The success of the Wellington effort fostered many other such areas around New Zealand. Three years ago, we visited one of them, Kapiti Island, off-shore about one hour north of Wellington. As an island, of course, it offered a natural border against predators once they were removed. The number of visitors is limited to avoid added harm, but you can book passage to it and readily see a host of native animals and plants that have otherwise disappeared from the country.
Wellington, by contrast, encourages visitors to its preserve. It even re-branded the place as Zealandia – with lots of marketing, free shuttles and outreach – to encourage locals and tourists alike to experience a more authentic landscape and see some of the glorious animals that they could lose. More attention presumably would bring in more funding through admissions or contributions, and help sustain the ongoing work of the reserve.

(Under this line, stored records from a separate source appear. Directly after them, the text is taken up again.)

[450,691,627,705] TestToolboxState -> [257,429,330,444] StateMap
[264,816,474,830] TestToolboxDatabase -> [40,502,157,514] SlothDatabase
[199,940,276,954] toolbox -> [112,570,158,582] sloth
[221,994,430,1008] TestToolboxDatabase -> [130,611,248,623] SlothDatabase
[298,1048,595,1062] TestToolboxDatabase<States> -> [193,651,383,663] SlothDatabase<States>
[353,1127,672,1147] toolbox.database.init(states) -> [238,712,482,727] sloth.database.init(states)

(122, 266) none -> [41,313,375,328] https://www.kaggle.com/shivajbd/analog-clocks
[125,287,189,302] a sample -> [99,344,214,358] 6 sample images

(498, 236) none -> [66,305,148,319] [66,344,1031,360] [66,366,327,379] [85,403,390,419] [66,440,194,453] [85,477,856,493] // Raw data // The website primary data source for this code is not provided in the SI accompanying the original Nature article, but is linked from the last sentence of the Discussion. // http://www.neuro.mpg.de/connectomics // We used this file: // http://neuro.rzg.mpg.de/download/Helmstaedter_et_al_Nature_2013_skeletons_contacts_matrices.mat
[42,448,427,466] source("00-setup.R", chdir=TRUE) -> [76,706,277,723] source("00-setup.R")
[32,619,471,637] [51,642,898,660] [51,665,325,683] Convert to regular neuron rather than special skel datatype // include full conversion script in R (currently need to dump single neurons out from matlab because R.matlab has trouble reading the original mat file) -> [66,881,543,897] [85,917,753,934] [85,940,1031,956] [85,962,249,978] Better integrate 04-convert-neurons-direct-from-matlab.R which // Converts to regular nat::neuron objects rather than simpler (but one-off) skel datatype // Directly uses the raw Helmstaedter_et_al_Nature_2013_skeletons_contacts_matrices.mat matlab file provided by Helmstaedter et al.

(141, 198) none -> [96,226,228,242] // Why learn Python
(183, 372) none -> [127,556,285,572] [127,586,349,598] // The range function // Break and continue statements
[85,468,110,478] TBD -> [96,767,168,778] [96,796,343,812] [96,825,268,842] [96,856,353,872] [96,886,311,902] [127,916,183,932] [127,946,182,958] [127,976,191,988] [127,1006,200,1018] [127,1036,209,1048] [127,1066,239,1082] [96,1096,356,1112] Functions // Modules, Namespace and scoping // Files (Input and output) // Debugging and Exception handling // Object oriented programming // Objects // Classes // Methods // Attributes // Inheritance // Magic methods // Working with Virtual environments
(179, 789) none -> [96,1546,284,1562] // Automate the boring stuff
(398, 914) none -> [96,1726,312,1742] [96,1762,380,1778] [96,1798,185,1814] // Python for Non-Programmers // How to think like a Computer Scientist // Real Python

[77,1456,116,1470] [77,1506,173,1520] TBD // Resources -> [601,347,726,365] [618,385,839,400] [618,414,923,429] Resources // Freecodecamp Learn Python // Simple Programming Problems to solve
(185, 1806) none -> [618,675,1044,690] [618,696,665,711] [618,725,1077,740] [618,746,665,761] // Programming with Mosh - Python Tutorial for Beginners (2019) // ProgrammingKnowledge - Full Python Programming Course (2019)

And it is clearly a lot of work. The 32 kilometers of trails/tracks include a wheelchair-accessible walkway with extensive educational signage on the valley floor, well-maintained trails even on the steep routes to the ridge, plus markings throughout to steer hikers and to help spot wildlife. Thousands of short, numbered stakes along the trails, for example, allow you to record the location of a particular animal you encounter. They’ve recently added a huge new enclosure to foster the repopulated lizard, the tuatara, some of which seem to know where to set themselves on the margins of the thickly wooded space so visitors can marvel at them. One volunteer walking near us pointed her favorites out.
We had a wonderful time. From 10:30am till about 4pm, we tramped along 6 – 7 miles of densely wooded trails, dawdling over and over again to listen to a chorale of birdsong. We caught the flash of a tail as one of the tuatara skittered into a burrow far from that enclosure, and peered into the bush to watch rare native birds flit about (oh, the Whitehead; there, the Saddleback; what the heck, the huge thrumming flight of the kereru pigeon).
We walked along some of the fencing at the top of the ridge, with a vista over the city, then stopped to picnic at a convenient bench on the descent, with a view over the forested valley instead. There we met a retired cellist and his wife who were frequent visitors to the preserve, had just completed a six-day trek on Tasmania (at the age of 82) and frequently repaired the perimeter fence themselves. While we ate, an avid North Island robin hopped about our feet, a typical behavior of native species which developed with few natural predators. The kaka parrot back on Kapiti enjoys scavenging in people’s backpacks and roosting on their heads; here several dropped by to greet us.
Down at the valley floor, near the lake, in addition to spying the enclosed tuatara, we watched the rare pakehoe – which looks like an overgrown kiwi – grazing on a grassy area, plus countless shags nesting over the lake, and several native ducks.
By day’s end, we regretted it was time to leave, so we signed up as members, planning to return often.
At the farmer’s market early Sunday, just a few blocks from home, a Wellingtonian woman with her banana-laden tot at her heels said hello and asked about us. We explained we were staying in town for a while, and so on. She commented that Auckland, by contrast, was just a big city where everything seemed far apart. But , here in the cool little capital city of Wellington, there was so much to do and enjoy – music, theatre, nature – and all so close. Our two sunny spring days in the Botanic Garden and Zealandia certainly confirmed our choice of cities.